The UK Spending Round announced Wales’s settlement of £242 million in replacement funding for the Common Agricultural Policy. This was £137 million less than we had expected to receive In the Welsh Government’s draft Budget, £238m from the Spending Review will be allocated to support farmers, but the funding shortfall leaves us little scope to be able to plan new rural development activity and will have significant impacts for Wales’ rural communities .
We completely disagree with the UK Government’s suggestion that they have met their obligations to provide replacement funding for farmers and rural development
through a combination of replacement funding from the Spending Review and Wales’ remaining EU funding of £95m, and £42m Pillar Transfer.

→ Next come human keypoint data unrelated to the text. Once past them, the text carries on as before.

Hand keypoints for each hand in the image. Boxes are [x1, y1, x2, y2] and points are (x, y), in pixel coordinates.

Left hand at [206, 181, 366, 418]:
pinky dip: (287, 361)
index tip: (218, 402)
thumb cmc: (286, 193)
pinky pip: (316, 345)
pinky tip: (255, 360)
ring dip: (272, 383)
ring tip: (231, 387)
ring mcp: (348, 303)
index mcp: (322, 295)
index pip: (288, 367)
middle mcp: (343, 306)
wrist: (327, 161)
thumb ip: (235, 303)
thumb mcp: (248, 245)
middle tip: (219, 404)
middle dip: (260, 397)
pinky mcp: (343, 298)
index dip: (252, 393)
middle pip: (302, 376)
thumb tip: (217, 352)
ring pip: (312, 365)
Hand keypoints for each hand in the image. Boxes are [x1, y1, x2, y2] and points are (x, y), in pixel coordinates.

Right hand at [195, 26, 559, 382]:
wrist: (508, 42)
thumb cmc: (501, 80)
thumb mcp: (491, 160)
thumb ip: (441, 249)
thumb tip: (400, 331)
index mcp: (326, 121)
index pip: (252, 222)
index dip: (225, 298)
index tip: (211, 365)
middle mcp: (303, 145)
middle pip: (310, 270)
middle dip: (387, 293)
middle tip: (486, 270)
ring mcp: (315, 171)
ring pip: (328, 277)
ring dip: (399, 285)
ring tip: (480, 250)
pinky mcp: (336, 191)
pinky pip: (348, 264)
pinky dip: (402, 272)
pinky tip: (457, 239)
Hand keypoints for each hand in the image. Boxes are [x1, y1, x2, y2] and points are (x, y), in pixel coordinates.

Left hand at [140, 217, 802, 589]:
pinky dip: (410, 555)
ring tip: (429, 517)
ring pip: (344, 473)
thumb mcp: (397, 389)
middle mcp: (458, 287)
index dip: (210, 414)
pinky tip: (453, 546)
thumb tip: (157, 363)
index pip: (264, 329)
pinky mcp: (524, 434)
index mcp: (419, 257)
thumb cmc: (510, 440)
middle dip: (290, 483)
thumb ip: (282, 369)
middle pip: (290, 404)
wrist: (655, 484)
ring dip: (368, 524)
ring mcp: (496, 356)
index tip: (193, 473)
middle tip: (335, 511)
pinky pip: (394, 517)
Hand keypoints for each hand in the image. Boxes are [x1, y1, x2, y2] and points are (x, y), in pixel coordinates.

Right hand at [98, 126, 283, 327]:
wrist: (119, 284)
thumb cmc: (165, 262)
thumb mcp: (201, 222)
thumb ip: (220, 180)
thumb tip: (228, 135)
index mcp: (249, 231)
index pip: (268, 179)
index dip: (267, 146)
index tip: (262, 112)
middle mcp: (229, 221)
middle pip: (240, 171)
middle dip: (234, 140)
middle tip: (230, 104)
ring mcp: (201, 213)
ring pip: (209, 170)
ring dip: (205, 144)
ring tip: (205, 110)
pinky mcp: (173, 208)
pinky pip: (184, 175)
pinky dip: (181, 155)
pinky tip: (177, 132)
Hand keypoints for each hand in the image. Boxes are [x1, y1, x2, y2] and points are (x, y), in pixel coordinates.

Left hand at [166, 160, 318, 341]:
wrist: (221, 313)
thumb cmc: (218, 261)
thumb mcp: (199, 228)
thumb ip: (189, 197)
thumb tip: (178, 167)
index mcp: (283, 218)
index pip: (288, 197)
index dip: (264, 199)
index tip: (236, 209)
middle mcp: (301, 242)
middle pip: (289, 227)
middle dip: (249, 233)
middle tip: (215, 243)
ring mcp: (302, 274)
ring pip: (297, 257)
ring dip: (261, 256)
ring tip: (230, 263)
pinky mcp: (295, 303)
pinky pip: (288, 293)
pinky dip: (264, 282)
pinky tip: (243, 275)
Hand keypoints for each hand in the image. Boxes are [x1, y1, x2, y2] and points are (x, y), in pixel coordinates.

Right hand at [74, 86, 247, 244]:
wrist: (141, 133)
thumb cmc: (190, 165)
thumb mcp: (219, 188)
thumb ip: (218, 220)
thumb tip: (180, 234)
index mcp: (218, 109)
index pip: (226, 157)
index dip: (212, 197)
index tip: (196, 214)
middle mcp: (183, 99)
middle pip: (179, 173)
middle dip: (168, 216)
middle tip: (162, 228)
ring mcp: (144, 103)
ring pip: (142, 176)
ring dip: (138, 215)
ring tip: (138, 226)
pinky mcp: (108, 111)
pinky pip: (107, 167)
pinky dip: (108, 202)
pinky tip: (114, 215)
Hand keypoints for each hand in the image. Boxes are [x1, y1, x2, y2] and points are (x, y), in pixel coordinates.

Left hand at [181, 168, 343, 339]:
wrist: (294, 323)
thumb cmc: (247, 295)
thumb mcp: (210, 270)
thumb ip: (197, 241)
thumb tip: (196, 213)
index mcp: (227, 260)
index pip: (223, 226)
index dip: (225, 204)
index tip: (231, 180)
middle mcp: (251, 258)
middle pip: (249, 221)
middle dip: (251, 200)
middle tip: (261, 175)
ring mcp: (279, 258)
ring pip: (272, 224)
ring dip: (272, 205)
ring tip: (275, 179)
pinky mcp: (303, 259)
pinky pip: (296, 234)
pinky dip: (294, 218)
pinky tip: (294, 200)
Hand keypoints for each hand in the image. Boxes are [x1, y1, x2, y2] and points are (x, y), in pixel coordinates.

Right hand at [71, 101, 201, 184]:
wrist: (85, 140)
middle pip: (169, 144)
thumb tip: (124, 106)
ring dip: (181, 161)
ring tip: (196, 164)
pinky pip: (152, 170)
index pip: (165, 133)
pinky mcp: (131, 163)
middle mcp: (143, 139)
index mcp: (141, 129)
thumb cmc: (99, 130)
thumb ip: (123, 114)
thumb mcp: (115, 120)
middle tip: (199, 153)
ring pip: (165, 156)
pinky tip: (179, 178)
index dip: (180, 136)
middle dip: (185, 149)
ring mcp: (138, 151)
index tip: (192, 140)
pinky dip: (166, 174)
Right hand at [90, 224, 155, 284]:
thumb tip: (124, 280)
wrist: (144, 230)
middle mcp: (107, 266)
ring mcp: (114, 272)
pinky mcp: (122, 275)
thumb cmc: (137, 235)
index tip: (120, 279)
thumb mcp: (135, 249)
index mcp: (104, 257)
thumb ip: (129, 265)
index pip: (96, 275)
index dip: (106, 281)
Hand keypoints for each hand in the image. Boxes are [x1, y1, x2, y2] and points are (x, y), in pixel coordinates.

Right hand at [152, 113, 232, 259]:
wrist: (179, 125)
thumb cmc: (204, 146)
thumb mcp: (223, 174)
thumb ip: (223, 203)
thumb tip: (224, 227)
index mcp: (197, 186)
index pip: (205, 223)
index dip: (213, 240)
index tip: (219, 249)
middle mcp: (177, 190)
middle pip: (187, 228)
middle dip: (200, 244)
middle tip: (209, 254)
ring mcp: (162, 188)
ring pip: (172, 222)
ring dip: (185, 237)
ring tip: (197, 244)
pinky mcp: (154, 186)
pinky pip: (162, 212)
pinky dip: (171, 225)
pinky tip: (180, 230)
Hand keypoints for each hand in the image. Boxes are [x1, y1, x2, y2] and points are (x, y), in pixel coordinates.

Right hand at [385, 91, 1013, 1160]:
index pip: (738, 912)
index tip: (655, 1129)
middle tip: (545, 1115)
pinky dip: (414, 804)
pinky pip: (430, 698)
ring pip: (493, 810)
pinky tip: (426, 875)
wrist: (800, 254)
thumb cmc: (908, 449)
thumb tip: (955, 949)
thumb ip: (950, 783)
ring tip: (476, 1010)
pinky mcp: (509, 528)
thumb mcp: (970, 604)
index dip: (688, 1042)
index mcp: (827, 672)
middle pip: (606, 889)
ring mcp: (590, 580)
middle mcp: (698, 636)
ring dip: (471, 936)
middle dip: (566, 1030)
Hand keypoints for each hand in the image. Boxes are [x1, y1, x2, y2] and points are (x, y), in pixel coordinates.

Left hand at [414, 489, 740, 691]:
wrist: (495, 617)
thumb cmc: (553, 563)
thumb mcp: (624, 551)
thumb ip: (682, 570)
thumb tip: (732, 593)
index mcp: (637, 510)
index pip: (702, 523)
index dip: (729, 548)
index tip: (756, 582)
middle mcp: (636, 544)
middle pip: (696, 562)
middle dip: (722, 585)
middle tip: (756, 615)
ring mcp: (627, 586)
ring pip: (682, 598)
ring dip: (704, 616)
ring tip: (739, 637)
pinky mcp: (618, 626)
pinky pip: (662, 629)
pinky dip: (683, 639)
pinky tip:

By their own admission, the UK Government is relying on Wales’ existing EU funding to fulfil their manifesto commitment. We have already committed this funding to key priorities for Welsh farmers and rural communities.
The settlement does not provide full replacement funding and it disproportionately impacts on Wales. Far from ‘levelling up’, as the UK Government have claimed they are committed to, Wales faces proportionately greater cuts than any other part of the UK – we are more than twice as badly impacted as any other administration, and consequently our rural communities will be significantly disadvantaged.
My colleague, the Minister for Finance and Trefnydd wrote to the Chancellor ahead of the UK Spending Round outlining our priorities for EU Funding, and reiterated specific concerns on the UK Government’s for proposals for replacement farm funding in a joint letter with the Minister for Environment, Energy, and Rural Affairs to the Chief Secretary to the Treasury.
Late last year, we took the decision to make a 15% pillar transfer for rural development, on the basis that the UK Government would provide full replacement funding and that the transfer, amounting to £42m, would be available to us in 2021- 22 to fund rural development. This amount was unexpectedly and wrongly withheld from our allocation in the Spending Review.
We have asked the UK Government to reconsider their view that the 2020 inter-pillar transfer is to be treated as an EU receipt, and provide a domestic rural development budget alongside the settlement. We have received an indication from Her Majesty’s Treasury officials that the Chief Secretary to the Treasury has rejected this request.
If the UK Government were serious about levelling up regions across the UK, they could have done so without undermining the devolution settlement, and the UK
Government’s primary concern would be to increase the certainty of funding coming to Wales. We have seen no evidence that is their intent. The determination of the UK Government to ignore the legitimate and established role of the Welsh Government and Senedd in respect of economic development in a further centralisation of regional development policy is apparent.